Copy the symbol file loading gdb script to the host and break into debugger,

(gdb) source add_vmhgfs_symbol.gdb
(gdb) break HgfsSendRequest

Miscellaneous

  1. how to debug module_init?

Reference

KGDB

https://www.kernel.org/doc/Documentation/gdb-kernel-debugging.txt

The kernel debugger kgdb, hypervisors like QEMU or JTAG-based hardware
interfaces allow to debug the Linux kernel and its modules during runtime
using gdb. Gdb comes with a powerful scripting interface for python. The
kernel provides a collection of helper scripts that can simplify typical
kernel debugging steps. This is a short tutorial about how to enable and use
them. It focuses on QEMU/KVM virtual machines as target, but the examples can
be transferred to the other gdb stubs as well.

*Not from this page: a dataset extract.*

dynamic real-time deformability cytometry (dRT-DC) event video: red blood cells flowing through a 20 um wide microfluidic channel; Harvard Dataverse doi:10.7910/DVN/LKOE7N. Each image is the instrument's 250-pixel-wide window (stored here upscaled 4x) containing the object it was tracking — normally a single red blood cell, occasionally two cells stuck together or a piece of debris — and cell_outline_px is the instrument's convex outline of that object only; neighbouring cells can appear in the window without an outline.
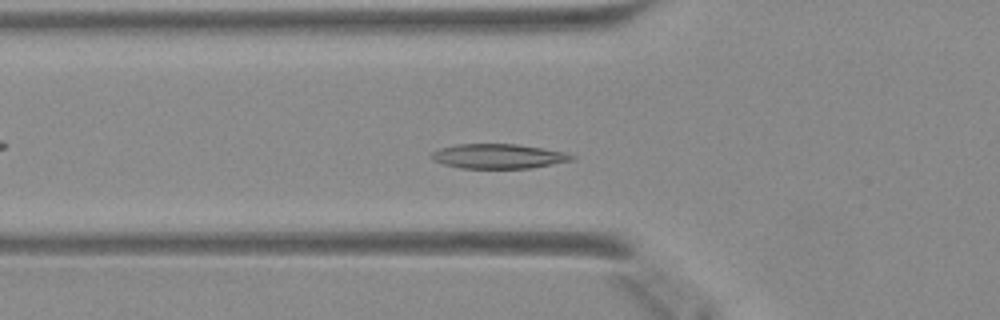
{"species": "Egyptian fruit bat (a non-hibernating species)", "species_latin": "Rousettus aegyptiacus", "temperature_condition": "warm", "stored_images_in_passage": 46, "camera_frame_rate_fps": 3000, "um_per_image_px": 0.085, "animal": {"sex": "female"}, "frame": {"image": 1, "passage_image": 15, "time_ms": 4.667, "image_size_px": [1000, 320], "cell_outline_px": [[576, 156], [572, 160], [532, 168], [460, 168], [444, 164], [432, 160], [432, 152], [440, 148], [456, 144], [516, 144], [564, 152]], "centroid_in_image_um": [42.34, 13.28], "position_along_channel_um": 83.5, "area_um2": 19.94}}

I actually use VMware Workstation as the virtualization solution…

SysRq

https://www.kernel.org/doc/Documentation/sysrq.txt

It is a 'magical' key combo you can hit which the kernel will respond to
regardless of whatever else it is doing, unless it is completely locked up.
...
On x86   - You press the key combo 'ALT-SysRq-<command key>'. Note - Some
           keyboards may not have a key labeled 'SysRq'. The 'SysRq' key is
           also known as the 'Print Screen' key. Also some keyboards cannot
           handle so many keys being pressed at the same time, so you might
           have better luck with "press Alt", "press SysRq", "release SysRq",
           "press <command key>", release everything.

Not like a user world application, we use SysRq to break running kernel into debugger.